On Monday, 22 Aug 2011, Carleton lost all internet connectivity, via all providers, including Internet2, for a period of approximately five and a half hours from around 5PM until near 10:30PM. This was caused by a hardware failure in our border router.
All service has been restored.
Here are more details:
Shortly after 5PM on Monday, ITS became aware that internet access had suddenly stopped. Upon investigation, our border router (a Cisco 7206VXR) had failed and was attempting to reboot.
The router was unable to reboot successfully, so troubleshooting began at approximately 5:20. Chris Dlugosz, Carleton’s Network Manager, opened a case with Cisco TAC (Technical Assistant Center) around 5:40PM, and by 6:05, TAC had diagnosed a hardware failure in the router’s CPU. We maintain 24x7x4hour service on this device, so TAC informed Chris that a replacement part would be arriving in Northfield around 9PM.

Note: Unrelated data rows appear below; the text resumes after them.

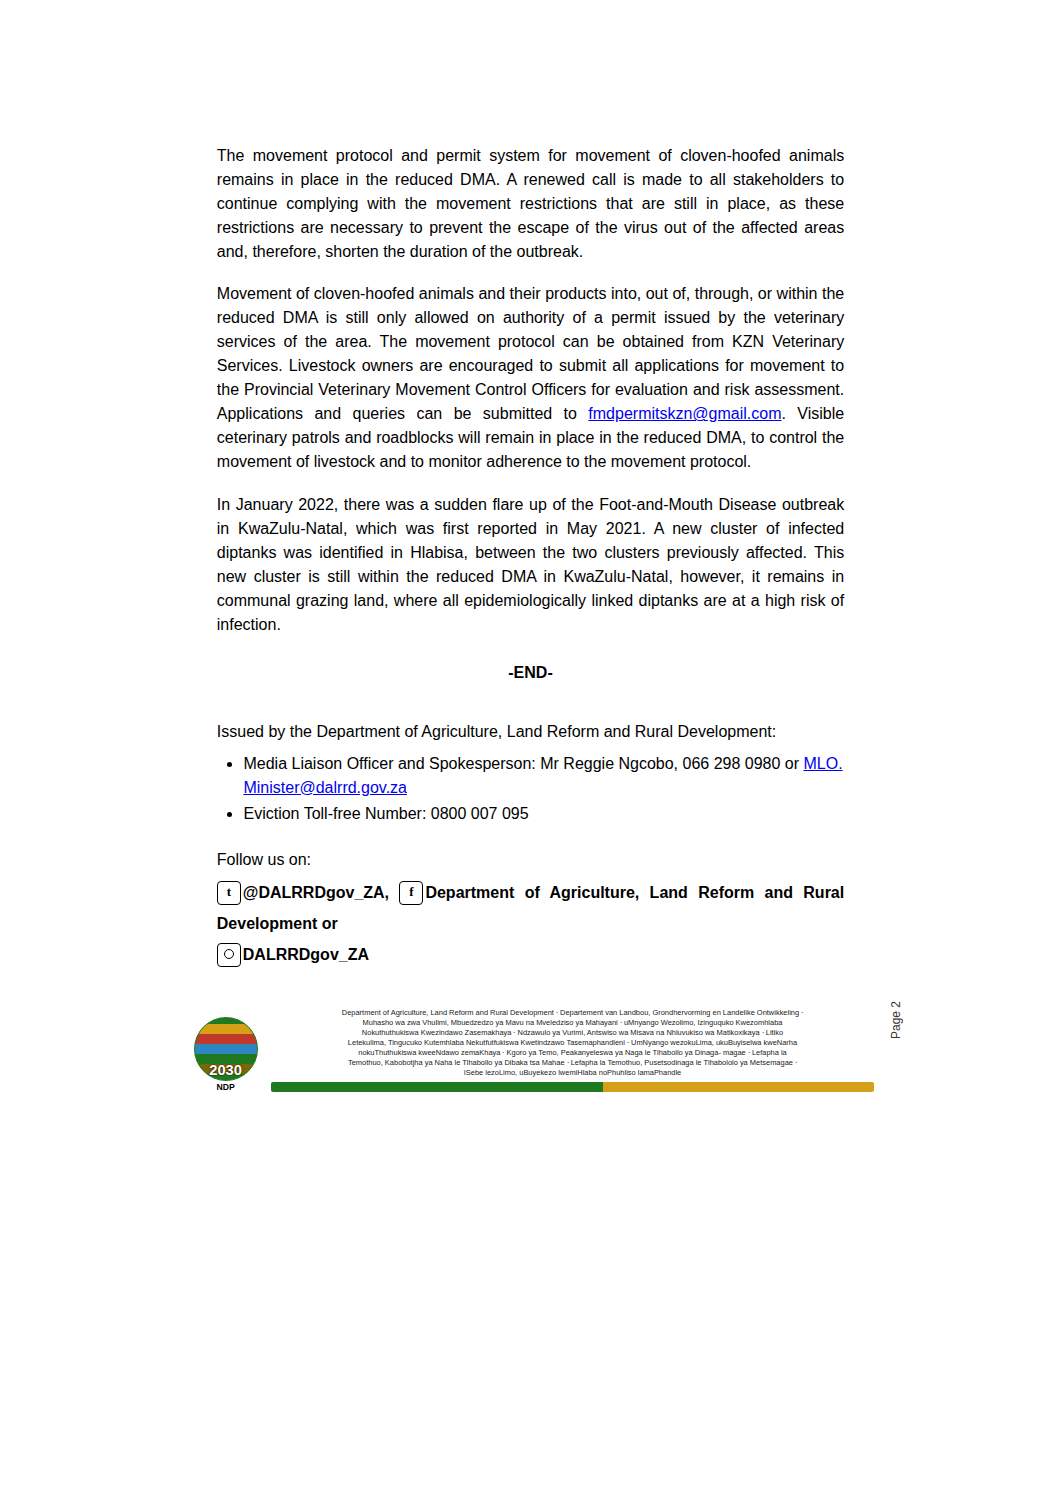The movement protocol and permit system for movement of cloven-hoofed animals remains in place in the reduced DMA. A renewed call is made to all stakeholders to continue complying with the movement restrictions that are still in place, as these restrictions are necessary to prevent the escape of the virus out of the affected areas and, therefore, shorten the duration of the outbreak.
Movement of cloven-hoofed animals and their products into, out of, through, or within the reduced DMA is still only allowed on authority of a permit issued by the veterinary services of the area. The movement protocol can be obtained from KZN Veterinary Services. Livestock owners are encouraged to submit all applications for movement to the Provincial Veterinary Movement Control Officers for evaluation and risk assessment. Applications and queries can be submitted to fmdpermitskzn@gmail.com. Visible ceterinary patrols and roadblocks will remain in place in the reduced DMA, to control the movement of livestock and to monitor adherence to the movement protocol.
In January 2022, there was a sudden flare up of the Foot-and-Mouth Disease outbreak in KwaZulu-Natal, which was first reported in May 2021. A new cluster of infected diptanks was identified in Hlabisa, between the two clusters previously affected. This new cluster is still within the reduced DMA in KwaZulu-Natal, however, it remains in communal grazing land, where all epidemiologically linked diptanks are at a high risk of infection.
-END-
Issued by the Department of Agriculture, Land Reform and Rural Development:
Media Liaison Officer and Spokesperson: Mr Reggie Ngcobo, 066 298 0980 or MLO.Minister@dalrrd.gov.za
Eviction Toll-free Number: 0800 007 095
Follow us on:
t@DALRRDgov_ZA, fDepartment of Agriculture, Land Reform and Rural Development or
DALRRDgov_ZA
Page 2
2030
NDP
Department of Agriculture, Land Reform and Rural Development ⋅ Departement van Landbou, Grondhervorming en Landelike Ontwikkeling ⋅
Muhasho wa zwa Vhulimi, Mbuedzedzo ya Mavu na Mveledziso ya Mahayani ⋅ uMnyango Wezolimo, Izinguquko Kwezomhlaba
Nokuthuthukiswa Kwezindawo Zasemakhaya ⋅ Ndzawulo ya Vurimi, Antswiso wa Misava na Nhluvukiso wa Matikoxikaya ⋅ Litiko
Letekulima, Tingucuko Kutemhlaba Nekutfutfukiswa Kwetindzawo Tasemaphandleni ⋅ UmNyango wezokuLima, ukuBuyiselwa kweNarha
nokuThuthukiswa kweeNdawo zemaKhaya ⋅ Kgoro ya Temo, Peakanyeleswa ya Naga le Tlhabollo ya Dinaga- magae ⋅ Lefapha la
Temothuo, Kabobotjha ya Naha le Tlhabollo ya Dibaka tsa Mahae ⋅ Lefapha la Temothuo, Pusetsodinaga le Tlhabololo ya Metsemagae ⋅
ISebe lezoLimo, uBuyekezo lwemiHlaba noPhuhliso lamaPhandle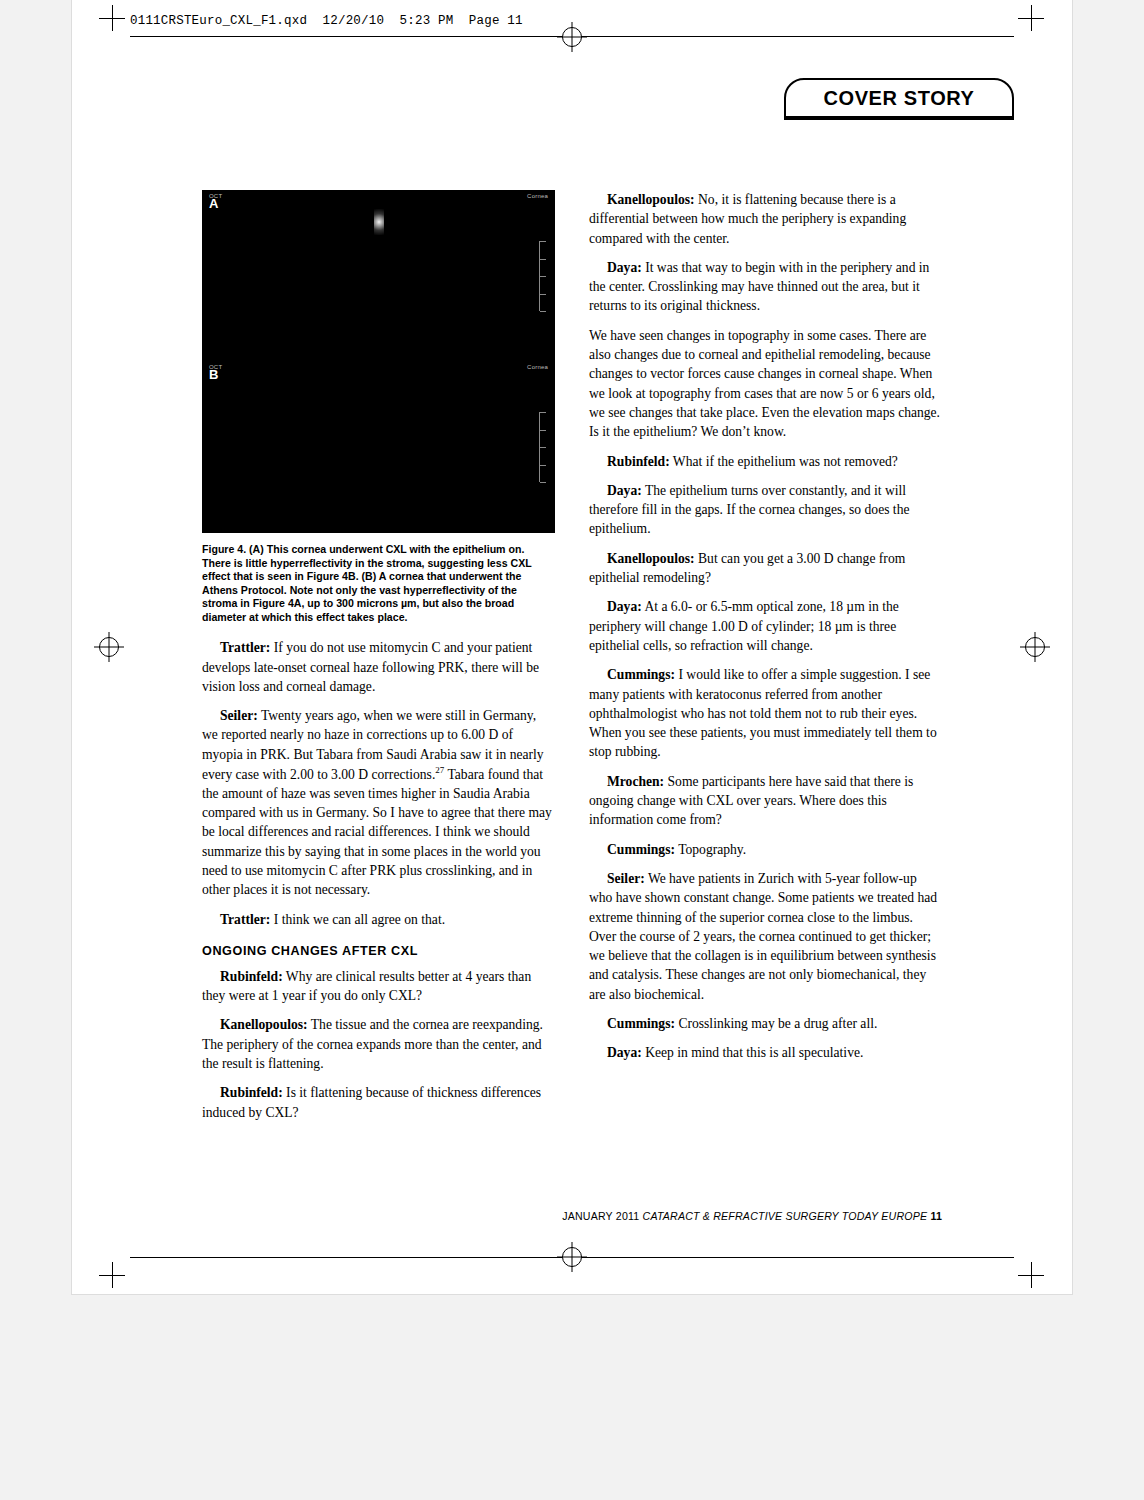0111CRSTEuro_CXL_F1.qxd 12/20/10 5:23 PM Page 11
COVER STORY
OCT Cornea
A
OCT Cornea
B
Figure 4. (A) This cornea underwent CXL with the epithelium on. There is little hyperreflectivity in the stroma, suggesting less CXL effect that is seen in Figure 4B. (B) A cornea that underwent the Athens Protocol. Note not only the vast hyperreflectivity of the stroma in Figure 4A, up to 300 microns µm, but also the broad diameter at which this effect takes place.
Trattler: If you do not use mitomycin C and your patient develops late-onset corneal haze following PRK, there will be vision loss and corneal damage.
Seiler: Twenty years ago, when we were still in Germany, we reported nearly no haze in corrections up to 6.00 D of myopia in PRK. But Tabara from Saudi Arabia saw it in nearly every case with 2.00 to 3.00 D corrections.27 Tabara found that the amount of haze was seven times higher in Saudia Arabia compared with us in Germany. So I have to agree that there may be local differences and racial differences. I think we should summarize this by saying that in some places in the world you need to use mitomycin C after PRK plus crosslinking, and in other places it is not necessary.
Trattler: I think we can all agree on that.
ONGOING CHANGES AFTER CXL
Rubinfeld: Why are clinical results better at 4 years than they were at 1 year if you do only CXL?
Kanellopoulos: The tissue and the cornea are reexpanding. The periphery of the cornea expands more than the center, and the result is flattening.
Rubinfeld: Is it flattening because of thickness differences induced by CXL?
Kanellopoulos: No, it is flattening because there is a differential between how much the periphery is expanding compared with the center.
Daya: It was that way to begin with in the periphery and in the center. Crosslinking may have thinned out the area, but it returns to its original thickness.
We have seen changes in topography in some cases. There are also changes due to corneal and epithelial remodeling, because changes to vector forces cause changes in corneal shape. When we look at topography from cases that are now 5 or 6 years old, we see changes that take place. Even the elevation maps change. Is it the epithelium? We don’t know.
Rubinfeld: What if the epithelium was not removed?
Daya: The epithelium turns over constantly, and it will therefore fill in the gaps. If the cornea changes, so does the epithelium.
Kanellopoulos: But can you get a 3.00 D change from epithelial remodeling?
Daya: At a 6.0- or 6.5-mm optical zone, 18 µm in the periphery will change 1.00 D of cylinder; 18 µm is three epithelial cells, so refraction will change.
Cummings: I would like to offer a simple suggestion. I see many patients with keratoconus referred from another ophthalmologist who has not told them not to rub their eyes. When you see these patients, you must immediately tell them to stop rubbing.
Mrochen: Some participants here have said that there is ongoing change with CXL over years. Where does this information come from?
Cummings: Topography.
Seiler: We have patients in Zurich with 5-year follow-up who have shown constant change. Some patients we treated had extreme thinning of the superior cornea close to the limbus. Over the course of 2 years, the cornea continued to get thicker; we believe that the collagen is in equilibrium between synthesis and catalysis. These changes are not only biomechanical, they are also biochemical.
Cummings: Crosslinking may be a drug after all.
Daya: Keep in mind that this is all speculative.
JANUARY 2011 CATARACT & REFRACTIVE SURGERY TODAY EUROPE 11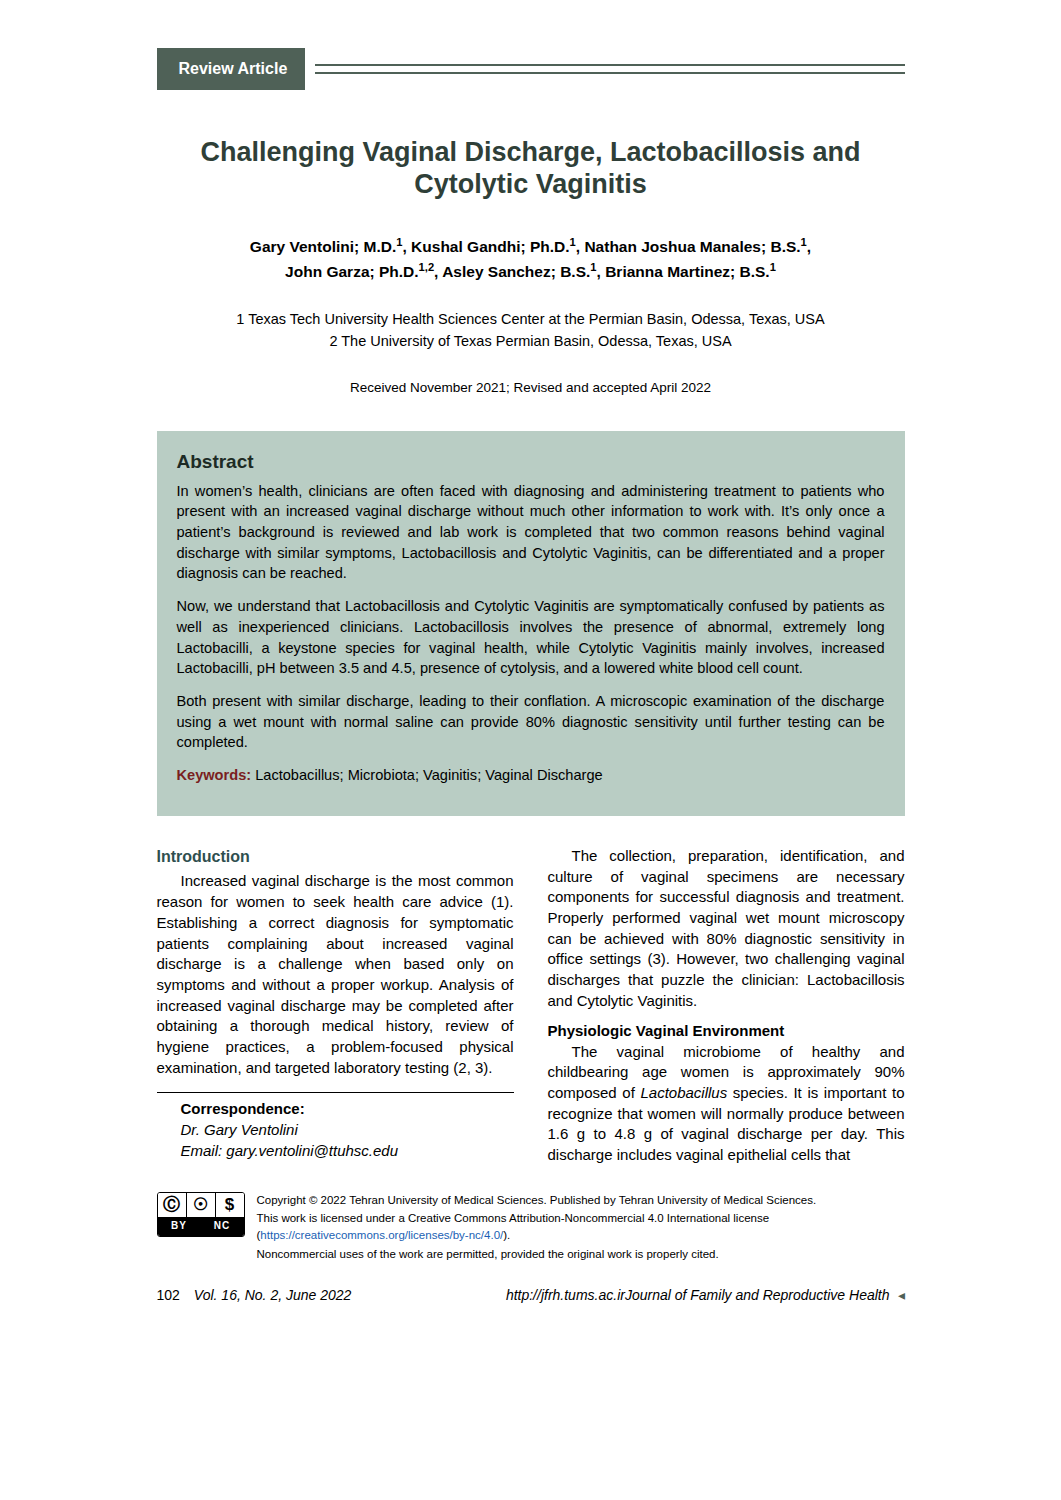Review Article
Challenging Vaginal Discharge, Lactobacillosis and
Cytolytic Vaginitis
Gary Ventolini; M.D.1, Kushal Gandhi; Ph.D.1, Nathan Joshua Manales; B.S.1,
John Garza; Ph.D.1,2, Asley Sanchez; B.S.1, Brianna Martinez; B.S.1
1 Texas Tech University Health Sciences Center at the Permian Basin, Odessa, Texas, USA
2 The University of Texas Permian Basin, Odessa, Texas, USA
Received November 2021; Revised and accepted April 2022
Abstract
In women’s health, clinicians are often faced with diagnosing and administering treatment to patients who present with an increased vaginal discharge without much other information to work with. It’s only once a patient’s background is reviewed and lab work is completed that two common reasons behind vaginal discharge with similar symptoms, Lactobacillosis and Cytolytic Vaginitis, can be differentiated and a proper diagnosis can be reached.
Now, we understand that Lactobacillosis and Cytolytic Vaginitis are symptomatically confused by patients as well as inexperienced clinicians. Lactobacillosis involves the presence of abnormal, extremely long Lactobacilli, a keystone species for vaginal health, while Cytolytic Vaginitis mainly involves, increased Lactobacilli, pH between 3.5 and 4.5, presence of cytolysis, and a lowered white blood cell count.
Both present with similar discharge, leading to their conflation. A microscopic examination of the discharge using a wet mount with normal saline can provide 80% diagnostic sensitivity until further testing can be completed.
Keywords: Lactobacillus; Microbiota; Vaginitis; Vaginal Discharge
Introduction
Increased vaginal discharge is the most common reason for women to seek health care advice (1). Establishing a correct diagnosis for symptomatic patients complaining about increased vaginal discharge is a challenge when based only on symptoms and without a proper workup. Analysis of increased vaginal discharge may be completed after obtaining a thorough medical history, review of hygiene practices, a problem-focused physical examination, and targeted laboratory testing (2, 3).
Correspondence:
Dr. Gary Ventolini
Email: gary.ventolini@ttuhsc.edu
The collection, preparation, identification, and culture of vaginal specimens are necessary components for successful diagnosis and treatment. Properly performed vaginal wet mount microscopy can be achieved with 80% diagnostic sensitivity in office settings (3). However, two challenging vaginal discharges that puzzle the clinician: Lactobacillosis and Cytolytic Vaginitis.
Physiologic Vaginal Environment
The vaginal microbiome of healthy and childbearing age women is approximately 90% composed of Lactobacillus species. It is important to recognize that women will normally produce between 1.6 g to 4.8 g of vaginal discharge per day. This discharge includes vaginal epithelial cells that
Ⓒ ☉ $
BY NC
Copyright © 2022 Tehran University of Medical Sciences. Published by Tehran University of Medical Sciences.
This work is licensed under a Creative Commons Attribution-Noncommercial 4.0 International license (https://creativecommons.org/licenses/by-nc/4.0/).
Noncommercial uses of the work are permitted, provided the original work is properly cited.
102 Vol. 16, No. 2, June 2022 http://jfrh.tums.ac.irJournal of Family and Reproductive Health ◂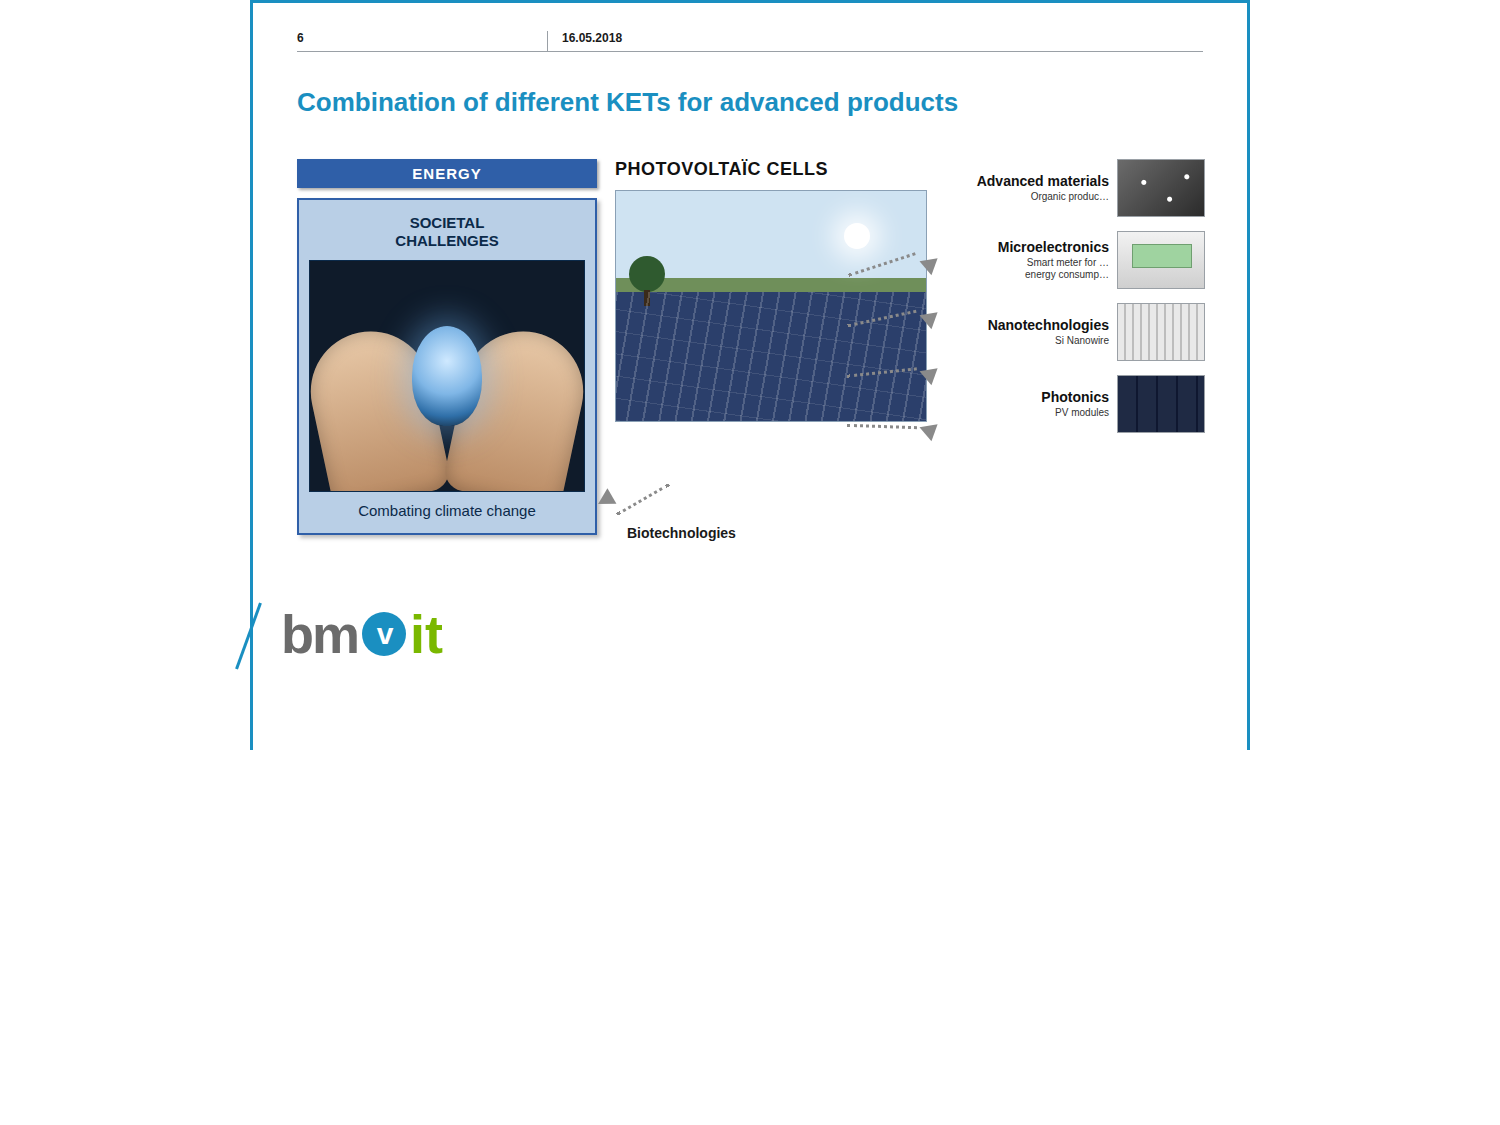6
16.05.2018
Combination of different KETs for advanced products
ENERGY
SOCIETAL
CHALLENGES
Combating climate change
PHOTOVOLTAÏC CELLS
Advanced materials Organic produc…
Microelectronics Smart meter for …
energy consump…
Nanotechnologies Si Nanowire
Photonics PV modules
Biotechnologies
bmvit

The replacement parts arrived as scheduled, and with the assistance of TAC, an attempt was made to salvage any meaningful crash or configuration data from the failed router components. After an unsuccessful attempt to retrieve the last known configuration from the failed device, Chris swapped the various memory and solid-state disks into the new hardware and was able to bring the new device on-line, using an older configuration backup. The router was able to begin passing internet traffic around 10:30PM.